___ Supplied records ___

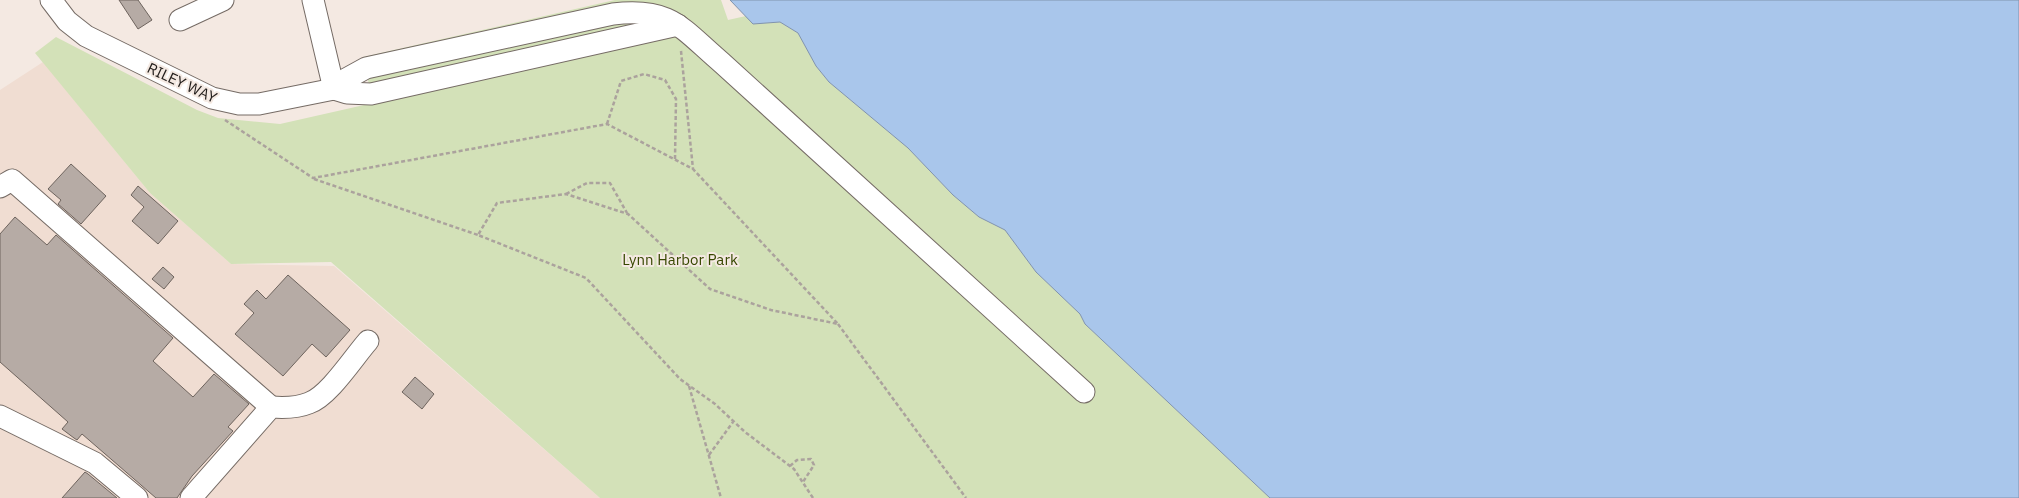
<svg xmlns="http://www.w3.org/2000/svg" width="2019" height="498" viewBox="0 0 2019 498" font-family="'IBM Plex Sans',sans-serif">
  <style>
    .built { fill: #f0ddd2 }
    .green { fill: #d3e1b8 }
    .water { fill: #a9c6eb; stroke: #8093ad }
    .building { fill: #b6aba5; stroke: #6e645e }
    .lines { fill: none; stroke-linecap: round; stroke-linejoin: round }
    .minor-casing { stroke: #756b65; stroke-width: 23 }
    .path { stroke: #aba29d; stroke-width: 2.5; stroke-dasharray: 4 2.5; stroke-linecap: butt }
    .minor { stroke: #fff; stroke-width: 21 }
    .labels { text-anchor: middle; stroke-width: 4; stroke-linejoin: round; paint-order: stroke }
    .street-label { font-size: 15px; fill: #211d1b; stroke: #f4e9e2 }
    .park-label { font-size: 15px; fill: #374700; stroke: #f4e9e2 }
  </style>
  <rect width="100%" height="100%" fill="#f4e9e2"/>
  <path class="built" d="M43,62L150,193L231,264L334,266L600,498H0V90Z"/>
  <path class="green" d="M615,0H721L728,20L746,16L755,23L780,22L798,33L816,66L829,82L908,148L953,195L979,217L1005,230L1036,272L1080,314L1085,324L1270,498H600L331,262L231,264L150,193L35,53L56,37L197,110L218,118L280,124L373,103L363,57Z"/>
  <path class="water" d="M730,0H2019V498H1270L1085,324L1080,314L1036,272L1005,230L979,217L953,195L908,148L829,82L816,66L798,33L780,22L753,24Z"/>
  <g class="building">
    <path d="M119,0H138L152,20L138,29Z"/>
    <path d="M71,164L106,196L81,224L58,204L61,200L48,189Z"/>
    <path d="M138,186L178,221L158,244L132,221L144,207L131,195Z"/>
    <path d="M15,217L47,245L56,235L173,338L153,361L193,397L214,374L249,404L228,427L233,431L192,476L177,498H156L82,434L77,440L74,438L62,429L68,422L0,362V234Z"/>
    <path d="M163,267L174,277L164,289L152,279Z"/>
    <path d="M288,275L350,330L326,357L312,344L283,376L235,334L254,313L244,304L257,290L266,299Z"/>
    <path d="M415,377L434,394L422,409L402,392Z"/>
    <path d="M85,472L88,474L117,498H62Z"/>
  </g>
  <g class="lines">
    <g class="minor-casing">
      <g id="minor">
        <path d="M51,0L67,21L86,36L212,98L239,104H259L334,89"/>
        <path d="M313,0L334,89"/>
        <path d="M180,20L223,0"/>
        <path d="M334,89L346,79L366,68L613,14C671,7 681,28 722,63L1084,392"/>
        <path d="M334,89L347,93L371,94L678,25"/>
        <path d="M0,187L12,180L271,407"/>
        <path d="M0,416L95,463L137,498"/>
        <path d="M191,498L271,407C284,408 297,408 309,403C329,396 353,358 368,341"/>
      </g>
    </g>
    <g class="path">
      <path d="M681,51L693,169"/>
      <path d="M225,120L313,178L607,124L693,169L838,324L771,310L710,289L628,214L566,194L497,203L478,235L586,278L680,379L715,404L745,432L794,469L813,498"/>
      <path d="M607,124L621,81L644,74L665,80L676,99L675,159"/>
      <path d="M314,179L478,235"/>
      <path d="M566,194L587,183H610L627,213"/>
      <path d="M838,324L966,498"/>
      <path d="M689,386L721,498"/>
      <path d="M709,455L733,422"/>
      <path d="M790,466L797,460L811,459L814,465L803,482"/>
    </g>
    <use href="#minor" class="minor"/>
  </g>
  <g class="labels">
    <g class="street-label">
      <text transform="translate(182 83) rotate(25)" y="5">RILEY WAY</text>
    </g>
    <g class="park-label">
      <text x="680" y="265">Lynn Harbor Park</text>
    </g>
  </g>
</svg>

___

## [Action item]
Leaving aside the images, write out the entries above word for word.

## [Output]
<svg xmlns="http://www.w3.org/2000/svg" width="2019" height="498" viewBox="0 0 2019 498" font-family="'IBM Plex Sans',sans-serif">
  <style>
    .built { fill: #f0ddd2 }
    .green { fill: #d3e1b8 }
    .water { fill: #a9c6eb; stroke: #8093ad }
    .building { fill: #b6aba5; stroke: #6e645e }
    .lines { fill: none; stroke-linecap: round; stroke-linejoin: round }
    .minor-casing { stroke: #756b65; stroke-width: 23 }
    .path { stroke: #aba29d; stroke-width: 2.5; stroke-dasharray: 4 2.5; stroke-linecap: butt }
    .minor { stroke: #fff; stroke-width: 21 }
    .labels { text-anchor: middle; stroke-width: 4; stroke-linejoin: round; paint-order: stroke }
    .street-label { font-size: 15px; fill: #211d1b; stroke: #f4e9e2 }
    .park-label { font-size: 15px; fill: #374700; stroke: #f4e9e2 }
  </style>
  <rect width="100%" height="100%" fill="#f4e9e2"/>
  <path class="built" d="M43,62L150,193L231,264L334,266L600,498H0V90Z"/>
  <path class="green" d="M615,0H721L728,20L746,16L755,23L780,22L798,33L816,66L829,82L908,148L953,195L979,217L1005,230L1036,272L1080,314L1085,324L1270,498H600L331,262L231,264L150,193L35,53L56,37L197,110L218,118L280,124L373,103L363,57Z"/>
  <path class="water" d="M730,0H2019V498H1270L1085,324L1080,314L1036,272L1005,230L979,217L953,195L908,148L829,82L816,66L798,33L780,22L753,24Z"/>
  <g class="building">
    <path d="M119,0H138L152,20L138,29Z"/>
    <path d="M71,164L106,196L81,224L58,204L61,200L48,189Z"/>
    <path d="M138,186L178,221L158,244L132,221L144,207L131,195Z"/>
    <path d="M15,217L47,245L56,235L173,338L153,361L193,397L214,374L249,404L228,427L233,431L192,476L177,498H156L82,434L77,440L74,438L62,429L68,422L0,362V234Z"/>
    <path d="M163,267L174,277L164,289L152,279Z"/>
    <path d="M288,275L350,330L326,357L312,344L283,376L235,334L254,313L244,304L257,290L266,299Z"/>
    <path d="M415,377L434,394L422,409L402,392Z"/>
    <path d="M85,472L88,474L117,498H62Z"/>
  </g>
  <g class="lines">
    <g class="minor-casing">
      <g id="minor">
        <path d="M51,0L67,21L86,36L212,98L239,104H259L334,89"/>
        <path d="M313,0L334,89"/>
        <path d="M180,20L223,0"/>
        <path d="M334,89L346,79L366,68L613,14C671,7 681,28 722,63L1084,392"/>
        <path d="M334,89L347,93L371,94L678,25"/>
        <path d="M0,187L12,180L271,407"/>
        <path d="M0,416L95,463L137,498"/>
        <path d="M191,498L271,407C284,408 297,408 309,403C329,396 353,358 368,341"/>
      </g>
    </g>
    <g class="path">
      <path d="M681,51L693,169"/>
      <path d="M225,120L313,178L607,124L693,169L838,324L771,310L710,289L628,214L566,194L497,203L478,235L586,278L680,379L715,404L745,432L794,469L813,498"/>
      <path d="M607,124L621,81L644,74L665,80L676,99L675,159"/>
      <path d="M314,179L478,235"/>
      <path d="M566,194L587,183H610L627,213"/>
      <path d="M838,324L966,498"/>
      <path d="M689,386L721,498"/>
      <path d="M709,455L733,422"/>
      <path d="M790,466L797,460L811,459L814,465L803,482"/>
    </g>
    <use href="#minor" class="minor"/>
  </g>
  <g class="labels">
    <g class="street-label">
      <text transform="translate(182 83) rotate(25)" y="5">RILEY WAY</text>
    </g>
    <g class="park-label">
      <text x="680" y="265">Lynn Harbor Park</text>
    </g>
  </g>
</svg>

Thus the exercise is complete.